None of this criticism can subtract from all the other virtues of the film. It\'s among the best of its kind.
* Robert Redford was originally involved with this film. After writer David Mamet delivered his draft, Redford was uncomfortable with the main character and hired another writer to do another draft, and so on until Redford decided he didn\'t want to do the film. He was uncomfortable because he did not want to play an alcoholic. Sidney Lumet was offered the project. He read all the drafts and identified the original Mamet version as the one to make. At that point, Paul Newman agreed to star.
* Among the people in the courtroom during the dramatic closing speech is a young Bruce Willis.
* David Mamet\'s draft was rejected at first because he refused to put the outcome of the verdict into the script. It was director Sidney Lumet who convinced him to alter his ending.
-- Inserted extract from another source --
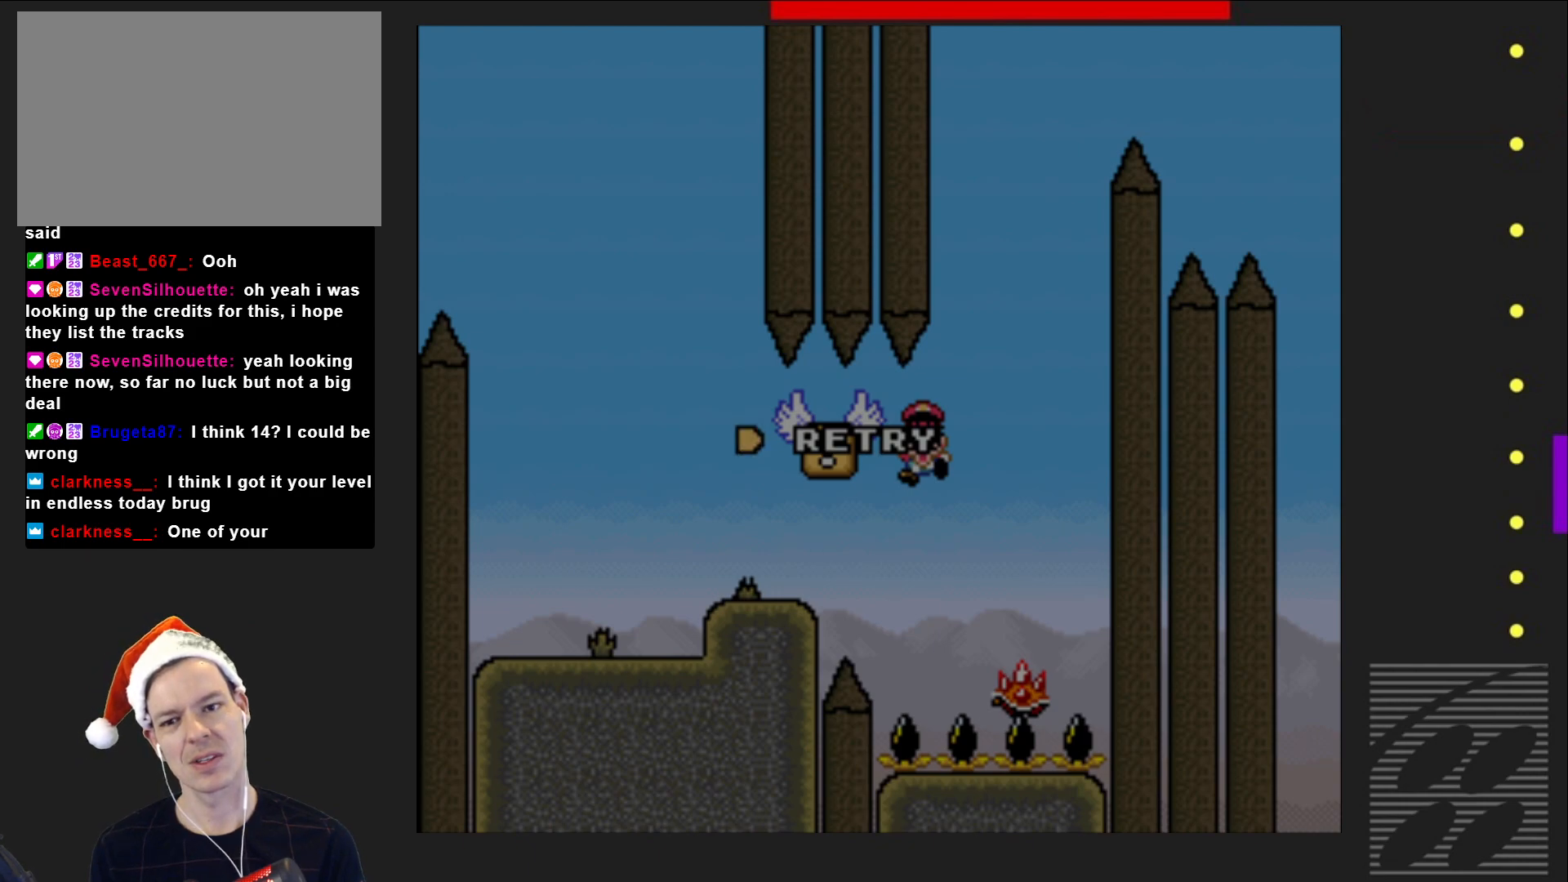
{"buttons": [], "events": [[217, "SQUARE", "up"]]}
* After the verdict was announced in the film, director Sidney Lumet filmed two versions of the ending. In one version, the final shots we see are of Newman\'s character walking away from the courtroom in a series of long shots, never seeing what happens after he leaves the courthouse. In the version that was used, we see a sequence after he leaves the courthouse.
* Dustin Hoffman, Roy Scheider, Frank Sinatra, and Cary Grant were all considered for, or wanted, parts in this movie.
* James Bridges was going to write screenplay and direct the film at one point.
* Julie Christie turned down the Charlotte Rampling role
* Two cast members -- Ed Binns and Jack Warden -- played jurors #6 and #7, respectively, in 12 Angry Men (1957), also by Sidney Lumet.
* Among the people in the courtroom during the dramatic closing speech is a young Jerry Seinfeld.